__GIVEN TEXT__
——

Hey ya'll...I have been very, very busy.
I think I have put the final key in place.
It isn't exercise..
or having a mission in life.
Which I have.
The final key is having something you do that you love so much,
it lets all the things you feel you must do slide away.
It's a way to relax and be happy.
As anyone who is morbidly obese..
or has been...
will tell you...
I used to use food to make me happy..
or cheer me up.
or calm me down.
Now I use exercise for stress and anger relief.
I have myself defense class as a mission.
And my art is my fulfillment of me.
I have replaced the eating and the 'feeling' of fulfillment...
with actual fulfillment.
With things that mean something.
Not things that harm me.
So, in the morning...where I used to get up and skip breakfast and watch television..
Now I get up and go work out.
Or go to self defense class and then workout.
During the day I am cleaning and helping my family.
And in the evenings where all my dis spiriting thoughts would enter...
when I would again be watching tv and eating...
I am drawing.
I have wanted to blog...I have a lot to say.
But I am lacking time.
I need to make time slots to blog in..
because between homeschooling, drawing, working out and keeping up the house and all that entails..
I don't have any time.
I started down the road to get skinny, or in reality...to just not be fat.
Now I realize I really started down the road to come fully into who I want to be.
Getting skinny is not a goal.
IT's an outcome.
that will enable you to become all that you want to be..
I know from personal experience.
The inertia that comes with that feeling of having failed to be who you always thought you would be.
It's very easy to get caught in the mud.
to feel as if you CAN'T break free.

——

Mark each statement yes or no according to whether the blog post above supports it, and quote the exact words of the post that decide each one.
1. The writer names exercise as the final key.
2. The writer now spends evenings drawing.
3. The post calls getting skinny a goal.

——

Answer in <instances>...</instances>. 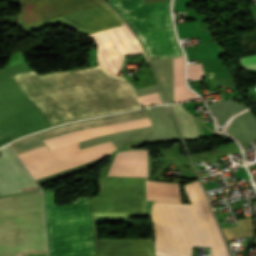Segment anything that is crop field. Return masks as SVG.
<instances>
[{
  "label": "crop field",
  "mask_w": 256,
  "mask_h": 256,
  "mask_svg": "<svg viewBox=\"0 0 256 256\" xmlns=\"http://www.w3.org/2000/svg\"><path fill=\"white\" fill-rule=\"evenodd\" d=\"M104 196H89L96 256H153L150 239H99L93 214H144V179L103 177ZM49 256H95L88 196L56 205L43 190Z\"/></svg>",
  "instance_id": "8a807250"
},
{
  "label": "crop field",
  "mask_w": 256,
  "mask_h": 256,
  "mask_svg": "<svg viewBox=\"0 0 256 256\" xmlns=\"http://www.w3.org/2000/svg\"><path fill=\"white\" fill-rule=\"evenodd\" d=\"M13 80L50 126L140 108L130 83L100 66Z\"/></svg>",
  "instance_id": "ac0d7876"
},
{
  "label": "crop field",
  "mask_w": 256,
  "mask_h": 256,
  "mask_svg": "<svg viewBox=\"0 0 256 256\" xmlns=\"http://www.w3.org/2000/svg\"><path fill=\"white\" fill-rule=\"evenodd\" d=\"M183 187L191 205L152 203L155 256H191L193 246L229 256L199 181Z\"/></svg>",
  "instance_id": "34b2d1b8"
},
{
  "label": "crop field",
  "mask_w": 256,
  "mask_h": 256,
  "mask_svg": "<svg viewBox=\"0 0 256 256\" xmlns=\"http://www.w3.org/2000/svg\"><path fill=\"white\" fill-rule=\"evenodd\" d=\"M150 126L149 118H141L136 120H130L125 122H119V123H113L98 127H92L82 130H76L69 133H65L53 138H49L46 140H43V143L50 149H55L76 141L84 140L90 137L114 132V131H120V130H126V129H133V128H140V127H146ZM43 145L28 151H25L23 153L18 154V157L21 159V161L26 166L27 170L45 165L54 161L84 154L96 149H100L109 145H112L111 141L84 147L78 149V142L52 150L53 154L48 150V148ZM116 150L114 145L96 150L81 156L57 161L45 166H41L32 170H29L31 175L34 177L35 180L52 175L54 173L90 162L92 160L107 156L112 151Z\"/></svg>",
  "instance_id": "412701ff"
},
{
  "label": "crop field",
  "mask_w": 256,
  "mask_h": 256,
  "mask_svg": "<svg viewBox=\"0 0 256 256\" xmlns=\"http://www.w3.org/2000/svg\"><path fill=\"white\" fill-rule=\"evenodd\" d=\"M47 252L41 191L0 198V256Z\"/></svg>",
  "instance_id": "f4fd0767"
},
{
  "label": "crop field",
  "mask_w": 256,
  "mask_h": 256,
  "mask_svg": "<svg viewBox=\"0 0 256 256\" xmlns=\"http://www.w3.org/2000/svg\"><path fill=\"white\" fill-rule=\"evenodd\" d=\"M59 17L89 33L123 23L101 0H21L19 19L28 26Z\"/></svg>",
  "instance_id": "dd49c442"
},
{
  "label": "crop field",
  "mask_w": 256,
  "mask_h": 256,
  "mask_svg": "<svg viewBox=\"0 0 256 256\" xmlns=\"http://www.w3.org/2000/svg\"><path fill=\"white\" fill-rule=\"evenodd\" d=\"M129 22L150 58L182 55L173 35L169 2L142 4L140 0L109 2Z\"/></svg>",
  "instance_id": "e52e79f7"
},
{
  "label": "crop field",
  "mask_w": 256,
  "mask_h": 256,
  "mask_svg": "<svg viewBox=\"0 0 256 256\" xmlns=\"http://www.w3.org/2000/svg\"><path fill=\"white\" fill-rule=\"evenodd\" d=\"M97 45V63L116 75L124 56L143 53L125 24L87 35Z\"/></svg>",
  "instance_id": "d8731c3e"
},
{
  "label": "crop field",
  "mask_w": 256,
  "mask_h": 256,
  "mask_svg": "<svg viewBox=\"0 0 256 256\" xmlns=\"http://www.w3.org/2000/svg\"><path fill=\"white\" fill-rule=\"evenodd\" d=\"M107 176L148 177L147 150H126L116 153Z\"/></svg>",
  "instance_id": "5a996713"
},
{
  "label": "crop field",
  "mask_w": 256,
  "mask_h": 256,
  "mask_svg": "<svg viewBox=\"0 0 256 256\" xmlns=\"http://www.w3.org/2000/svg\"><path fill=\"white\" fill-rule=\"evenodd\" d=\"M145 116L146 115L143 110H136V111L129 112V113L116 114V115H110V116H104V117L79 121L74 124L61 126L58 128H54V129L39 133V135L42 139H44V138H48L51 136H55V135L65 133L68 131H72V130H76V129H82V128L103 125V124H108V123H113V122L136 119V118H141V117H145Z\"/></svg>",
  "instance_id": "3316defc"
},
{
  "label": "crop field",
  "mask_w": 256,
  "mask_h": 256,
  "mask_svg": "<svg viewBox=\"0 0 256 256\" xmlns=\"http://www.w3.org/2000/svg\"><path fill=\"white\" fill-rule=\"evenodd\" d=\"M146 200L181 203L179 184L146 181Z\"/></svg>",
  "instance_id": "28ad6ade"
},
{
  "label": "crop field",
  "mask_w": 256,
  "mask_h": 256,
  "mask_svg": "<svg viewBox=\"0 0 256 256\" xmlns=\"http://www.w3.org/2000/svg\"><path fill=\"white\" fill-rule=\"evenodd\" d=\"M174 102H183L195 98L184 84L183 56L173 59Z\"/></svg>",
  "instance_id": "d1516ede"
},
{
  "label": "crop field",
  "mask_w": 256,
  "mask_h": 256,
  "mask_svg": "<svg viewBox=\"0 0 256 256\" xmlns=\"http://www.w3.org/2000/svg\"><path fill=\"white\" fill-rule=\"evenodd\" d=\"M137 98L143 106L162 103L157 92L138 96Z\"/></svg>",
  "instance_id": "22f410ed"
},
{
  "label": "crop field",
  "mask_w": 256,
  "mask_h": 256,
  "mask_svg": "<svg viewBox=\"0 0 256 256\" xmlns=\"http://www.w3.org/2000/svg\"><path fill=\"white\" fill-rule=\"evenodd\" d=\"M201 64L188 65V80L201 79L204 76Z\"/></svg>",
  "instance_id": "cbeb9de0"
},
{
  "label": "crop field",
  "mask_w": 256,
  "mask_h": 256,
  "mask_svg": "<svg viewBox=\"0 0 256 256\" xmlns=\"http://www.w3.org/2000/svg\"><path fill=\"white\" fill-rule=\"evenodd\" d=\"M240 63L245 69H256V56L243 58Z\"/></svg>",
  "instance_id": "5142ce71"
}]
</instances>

——

__SOLUTION TO THIS PROBLEM__
1. No: "It isn't exercise"
2. Yes: "I am drawing."
3. No: "Getting skinny is not a goal."